[Dataset section Boundary: Start]
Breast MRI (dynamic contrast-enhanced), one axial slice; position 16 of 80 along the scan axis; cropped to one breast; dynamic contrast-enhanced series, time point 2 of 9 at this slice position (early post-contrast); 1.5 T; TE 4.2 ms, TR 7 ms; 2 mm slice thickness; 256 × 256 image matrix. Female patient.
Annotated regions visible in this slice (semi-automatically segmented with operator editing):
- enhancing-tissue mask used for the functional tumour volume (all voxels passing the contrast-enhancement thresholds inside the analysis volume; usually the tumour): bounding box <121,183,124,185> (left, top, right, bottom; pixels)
[Dataset section Boundary: End]
Problem details
Check the listing for the word "this". Show each line that has it.

Response area
Breast MRI (dynamic contrast-enhanced), one axial slice; position 16 of 80 along the scan axis; cropped to one breast; dynamic contrast-enhanced series, time point 2 of 9 at this slice position (early post-contrast); 1.5 T; TE 4.2 ms, TR 7 ms; 2 mm slice thickness; 256 × 256 image matrix. Female patient.
Annotated regions visible in this slice (semi-automatically segmented with operator editing):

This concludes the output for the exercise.